MISO-KARPFEN IN DASHIBRÜHE

ZUTATEN FÜR ZWEI PERSONEN

1 Stück Kombualge (ungefähr Postkartengröße) ca. 4 Gramm
1 Liter Wasser
2 Eßl. Katsuo-Flocken
1 Eßl. Sake
1 Eßl. Mirin
1 Eßl. Sojasoße
Eventuell etwas Salz und Zucker
1 Karpfenfilet ohne Haut
1 Eßl. Helle Misopaste

1 Stange Lauch
1 Eßl. Sesamöl
Eine Prise Salz

ZUBEREITUNG

Zunächst das Stück Kombu in einem Liter Wasser über Nacht im Kühlschrank ziehen lassen. Das Karpfenfilet mit der Misopaste einpinseln und ebenfalls kalt stellen.

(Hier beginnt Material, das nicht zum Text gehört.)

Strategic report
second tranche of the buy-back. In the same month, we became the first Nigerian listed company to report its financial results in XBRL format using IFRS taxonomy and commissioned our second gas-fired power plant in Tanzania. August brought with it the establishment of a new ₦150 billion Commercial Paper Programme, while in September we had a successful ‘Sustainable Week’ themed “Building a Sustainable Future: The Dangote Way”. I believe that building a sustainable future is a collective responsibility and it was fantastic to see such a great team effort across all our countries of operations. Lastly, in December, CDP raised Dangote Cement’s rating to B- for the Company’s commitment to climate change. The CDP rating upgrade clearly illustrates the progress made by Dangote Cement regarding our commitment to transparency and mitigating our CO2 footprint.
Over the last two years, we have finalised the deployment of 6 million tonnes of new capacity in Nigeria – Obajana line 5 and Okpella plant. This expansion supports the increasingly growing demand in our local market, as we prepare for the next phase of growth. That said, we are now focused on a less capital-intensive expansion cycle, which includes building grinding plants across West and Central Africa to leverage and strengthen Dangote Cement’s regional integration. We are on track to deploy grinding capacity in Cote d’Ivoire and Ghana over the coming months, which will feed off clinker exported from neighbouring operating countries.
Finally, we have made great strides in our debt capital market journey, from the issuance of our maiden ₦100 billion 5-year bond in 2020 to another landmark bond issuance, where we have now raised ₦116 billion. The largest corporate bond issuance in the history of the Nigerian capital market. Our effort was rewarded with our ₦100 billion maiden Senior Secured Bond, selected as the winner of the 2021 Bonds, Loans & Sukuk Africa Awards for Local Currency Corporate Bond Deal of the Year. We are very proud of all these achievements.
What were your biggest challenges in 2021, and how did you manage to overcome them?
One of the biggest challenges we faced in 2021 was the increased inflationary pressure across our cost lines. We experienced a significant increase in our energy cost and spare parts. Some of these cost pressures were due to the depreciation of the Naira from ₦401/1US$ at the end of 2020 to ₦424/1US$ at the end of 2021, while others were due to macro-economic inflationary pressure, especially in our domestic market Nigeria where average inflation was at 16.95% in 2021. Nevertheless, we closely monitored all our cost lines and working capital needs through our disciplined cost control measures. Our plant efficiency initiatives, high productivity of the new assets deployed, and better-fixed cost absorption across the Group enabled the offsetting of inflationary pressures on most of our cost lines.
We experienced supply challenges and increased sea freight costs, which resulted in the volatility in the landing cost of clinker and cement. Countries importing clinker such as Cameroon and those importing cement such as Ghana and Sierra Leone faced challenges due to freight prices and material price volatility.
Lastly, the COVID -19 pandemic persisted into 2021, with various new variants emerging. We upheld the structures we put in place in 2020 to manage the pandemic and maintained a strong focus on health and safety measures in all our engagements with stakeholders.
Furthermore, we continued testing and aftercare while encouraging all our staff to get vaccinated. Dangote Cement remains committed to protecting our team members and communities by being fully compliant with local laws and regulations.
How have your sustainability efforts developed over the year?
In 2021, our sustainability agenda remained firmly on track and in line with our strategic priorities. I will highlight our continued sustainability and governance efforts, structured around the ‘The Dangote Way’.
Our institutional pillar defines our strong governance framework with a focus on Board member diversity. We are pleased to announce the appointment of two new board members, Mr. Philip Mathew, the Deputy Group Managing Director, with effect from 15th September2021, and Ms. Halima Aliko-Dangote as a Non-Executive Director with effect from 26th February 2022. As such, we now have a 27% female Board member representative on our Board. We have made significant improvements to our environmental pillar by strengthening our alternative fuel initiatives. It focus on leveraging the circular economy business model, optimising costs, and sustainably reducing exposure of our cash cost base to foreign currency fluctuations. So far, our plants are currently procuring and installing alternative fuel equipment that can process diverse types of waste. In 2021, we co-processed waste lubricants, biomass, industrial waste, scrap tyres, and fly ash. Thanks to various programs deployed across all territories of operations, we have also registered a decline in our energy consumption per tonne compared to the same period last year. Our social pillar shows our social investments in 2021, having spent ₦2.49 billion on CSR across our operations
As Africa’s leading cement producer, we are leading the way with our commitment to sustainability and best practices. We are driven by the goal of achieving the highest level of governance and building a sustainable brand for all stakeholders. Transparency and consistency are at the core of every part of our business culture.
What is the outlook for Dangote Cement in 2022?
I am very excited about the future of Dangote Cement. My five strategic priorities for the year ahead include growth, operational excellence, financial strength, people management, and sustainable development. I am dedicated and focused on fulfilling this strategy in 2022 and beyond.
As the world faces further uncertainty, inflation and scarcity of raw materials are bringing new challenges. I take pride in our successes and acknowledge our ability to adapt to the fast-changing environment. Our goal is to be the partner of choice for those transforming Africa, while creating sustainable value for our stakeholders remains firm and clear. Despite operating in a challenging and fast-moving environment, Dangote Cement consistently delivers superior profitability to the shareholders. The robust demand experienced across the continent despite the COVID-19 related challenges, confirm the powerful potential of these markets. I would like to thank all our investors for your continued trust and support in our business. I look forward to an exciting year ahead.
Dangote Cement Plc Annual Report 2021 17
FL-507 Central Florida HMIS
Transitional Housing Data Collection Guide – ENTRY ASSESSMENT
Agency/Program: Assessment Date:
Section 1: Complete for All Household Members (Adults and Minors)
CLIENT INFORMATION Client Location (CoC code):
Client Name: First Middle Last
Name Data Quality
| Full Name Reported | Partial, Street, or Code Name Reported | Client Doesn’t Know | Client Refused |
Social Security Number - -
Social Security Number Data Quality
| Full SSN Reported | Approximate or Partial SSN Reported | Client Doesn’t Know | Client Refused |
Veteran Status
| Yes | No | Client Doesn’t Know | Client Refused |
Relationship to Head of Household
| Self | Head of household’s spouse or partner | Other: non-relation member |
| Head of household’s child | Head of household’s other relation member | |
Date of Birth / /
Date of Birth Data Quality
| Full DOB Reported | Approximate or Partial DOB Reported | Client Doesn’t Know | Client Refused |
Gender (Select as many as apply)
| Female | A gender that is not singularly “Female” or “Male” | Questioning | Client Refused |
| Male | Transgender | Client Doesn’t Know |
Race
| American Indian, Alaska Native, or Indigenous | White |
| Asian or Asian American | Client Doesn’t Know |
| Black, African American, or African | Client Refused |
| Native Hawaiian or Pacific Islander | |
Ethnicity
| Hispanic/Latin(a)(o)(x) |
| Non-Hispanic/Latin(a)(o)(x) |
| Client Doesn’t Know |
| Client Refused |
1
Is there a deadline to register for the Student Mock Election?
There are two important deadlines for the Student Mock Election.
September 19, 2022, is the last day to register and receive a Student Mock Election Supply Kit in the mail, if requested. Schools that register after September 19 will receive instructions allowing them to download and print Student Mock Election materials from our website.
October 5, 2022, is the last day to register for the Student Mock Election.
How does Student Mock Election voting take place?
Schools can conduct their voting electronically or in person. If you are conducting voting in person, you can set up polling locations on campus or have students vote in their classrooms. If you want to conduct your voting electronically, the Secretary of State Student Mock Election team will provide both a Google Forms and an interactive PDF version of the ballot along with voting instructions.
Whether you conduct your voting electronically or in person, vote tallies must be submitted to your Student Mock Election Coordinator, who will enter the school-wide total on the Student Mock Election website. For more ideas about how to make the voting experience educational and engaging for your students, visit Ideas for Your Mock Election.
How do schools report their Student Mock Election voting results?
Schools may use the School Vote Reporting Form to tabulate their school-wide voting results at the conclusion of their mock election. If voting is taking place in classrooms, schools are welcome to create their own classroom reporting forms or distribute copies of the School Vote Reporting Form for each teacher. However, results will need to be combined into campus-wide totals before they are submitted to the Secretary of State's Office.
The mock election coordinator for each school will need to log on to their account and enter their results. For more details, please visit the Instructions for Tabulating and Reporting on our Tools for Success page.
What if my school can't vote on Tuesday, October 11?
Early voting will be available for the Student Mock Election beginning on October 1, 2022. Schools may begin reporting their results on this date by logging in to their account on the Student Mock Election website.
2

Den Kombu aus dem Wasser nehmen und einmal kurz aufwallen lassen. Dann fügt man die Katsuo-Flocken hinzu. Die Flocken sinken auf den Topfboden. Den Fond schütte ich durch ein Sieb, das mit einem feinen Baumwolltuch ausgelegt ist. Mit Sake, Mirin und Sojasoße abschmecken.
Eventuell mit Salz und Zucker noch nachwürzen. Den Lauch gut waschen und in dünne Streifen schneiden. In Sesamöl goldgelb anschwitzen und weich werden lassen. Mit Salz würzen.

Nun das Karpfenfilet in der heißen Dashibrühe für ca. 5 Minuten ziehen lassen.
ANRICHTEN

Den Lauch auf die eine Seite einer tiefen Schüssel legen, daneben das Karpfenfilet. Noch ein paar Tropfen Sesamöl darauf geben.